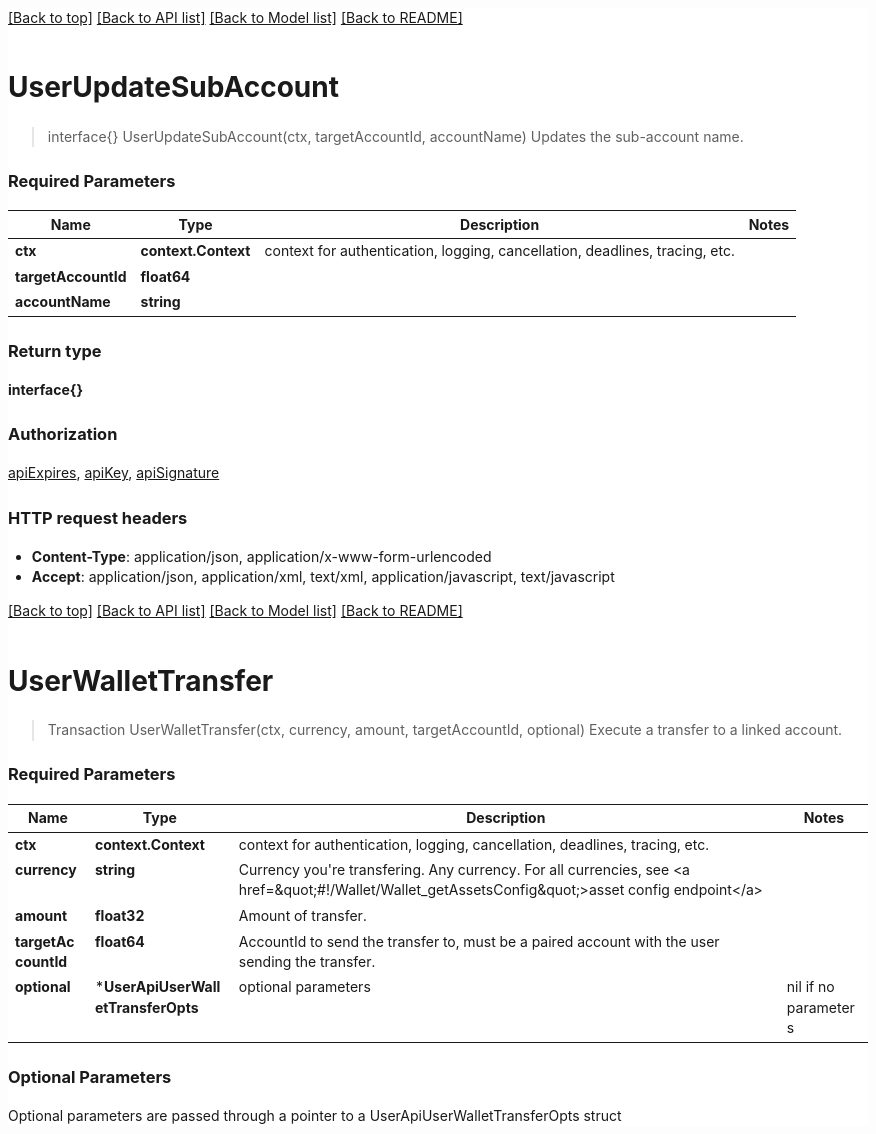 [[Back to top]](#) [[Back to API list]](../README.md#documentation-for-api-endpoints) [[Back to Model list]](../README.md#documentation-for-models) [[Back to README]](../README.md)

# **UserUpdateSubAccount**
> interface{} UserUpdateSubAccount(ctx, targetAccountId, accountName)
Updates the sub-account name.

### Required Parameters

Name | Type | Description  | Notes
------------- | ------------- | ------------- | -------------
 **ctx** | **context.Context** | context for authentication, logging, cancellation, deadlines, tracing, etc.
  **targetAccountId** | **float64**|  | 
  **accountName** | **string**|  | 

### Return type

**interface{}**

### Authorization

[apiExpires](../README.md#apiExpires), [apiKey](../README.md#apiKey), [apiSignature](../README.md#apiSignature)

### HTTP request headers

 - **Content-Type**: application/json, application/x-www-form-urlencoded
 - **Accept**: application/json, application/xml, text/xml, application/javascript, text/javascript

[[Back to top]](#) [[Back to API list]](../README.md#documentation-for-api-endpoints) [[Back to Model list]](../README.md#documentation-for-models) [[Back to README]](../README.md)

# **UserWalletTransfer**
> Transaction UserWalletTransfer(ctx, currency, amount, targetAccountId, optional)
Execute a transfer to a linked account.

### Required Parameters

Name | Type | Description  | Notes
------------- | ------------- | ------------- | -------------
 **ctx** | **context.Context** | context for authentication, logging, cancellation, deadlines, tracing, etc.
  **currency** | **string**| Currency you&#39;re transfering. Any currency. For all currencies, see &lt;a href&#x3D;\&quot;#!/Wallet/Wallet_getAssetsConfig\&quot;&gt;asset config endpoint&lt;/a&gt; | 
  **amount** | **float32**| Amount of transfer. | 
  **targetAccountId** | **float64**| AccountId to send the transfer to, must be a paired account with the user sending the transfer. | 
 **optional** | ***UserApiUserWalletTransferOpts** | optional parameters | nil if no parameters

### Optional Parameters
Optional parameters are passed through a pointer to a UserApiUserWalletTransferOpts struct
──────────────────────────────
# [About this exercise]
Skip the images and write out the rest of the listing exactly.

# [The answer]
 [[Back to top]](#) [[Back to API list]](../README.md#documentation-for-api-endpoints) [[Back to Model list]](../README.md#documentation-for-models) [[Back to README]](../README.md)

# **UserUpdateSubAccount**
> interface{} UserUpdateSubAccount(ctx, targetAccountId, accountName)
Updates the sub-account name.

### Required Parameters

Name | Type | Description  | Notes
------------- | ------------- | ------------- | -------------
 **ctx** | **context.Context** | context for authentication, logging, cancellation, deadlines, tracing, etc.
  **targetAccountId** | **float64**|  | 
  **accountName** | **string**|  | 

### Return type

**interface{}**

### Authorization

[apiExpires](../README.md#apiExpires), [apiKey](../README.md#apiKey), [apiSignature](../README.md#apiSignature)

### HTTP request headers

 - **Content-Type**: application/json, application/x-www-form-urlencoded
 - **Accept**: application/json, application/xml, text/xml, application/javascript, text/javascript

[[Back to top]](#) [[Back to API list]](../README.md#documentation-for-api-endpoints) [[Back to Model list]](../README.md#documentation-for-models) [[Back to README]](../README.md)

# **UserWalletTransfer**
> Transaction UserWalletTransfer(ctx, currency, amount, targetAccountId, optional)
Execute a transfer to a linked account.

### Required Parameters

Name | Type | Description  | Notes
------------- | ------------- | ------------- | -------------
 **ctx** | **context.Context** | context for authentication, logging, cancellation, deadlines, tracing, etc.
  **currency** | **string**| Currency you&#39;re transfering. Any currency. For all currencies, see &lt;a href&#x3D;\&quot;#!/Wallet/Wallet_getAssetsConfig\&quot;&gt;asset config endpoint&lt;/a&gt; | 
  **amount** | **float32**| Amount of transfer. | 
  **targetAccountId** | **float64**| AccountId to send the transfer to, must be a paired account with the user sending the transfer. | 
 **optional** | ***UserApiUserWalletTransferOpts** | optional parameters | nil if no parameters

### Optional Parameters
Optional parameters are passed through a pointer to a UserApiUserWalletTransferOpts struct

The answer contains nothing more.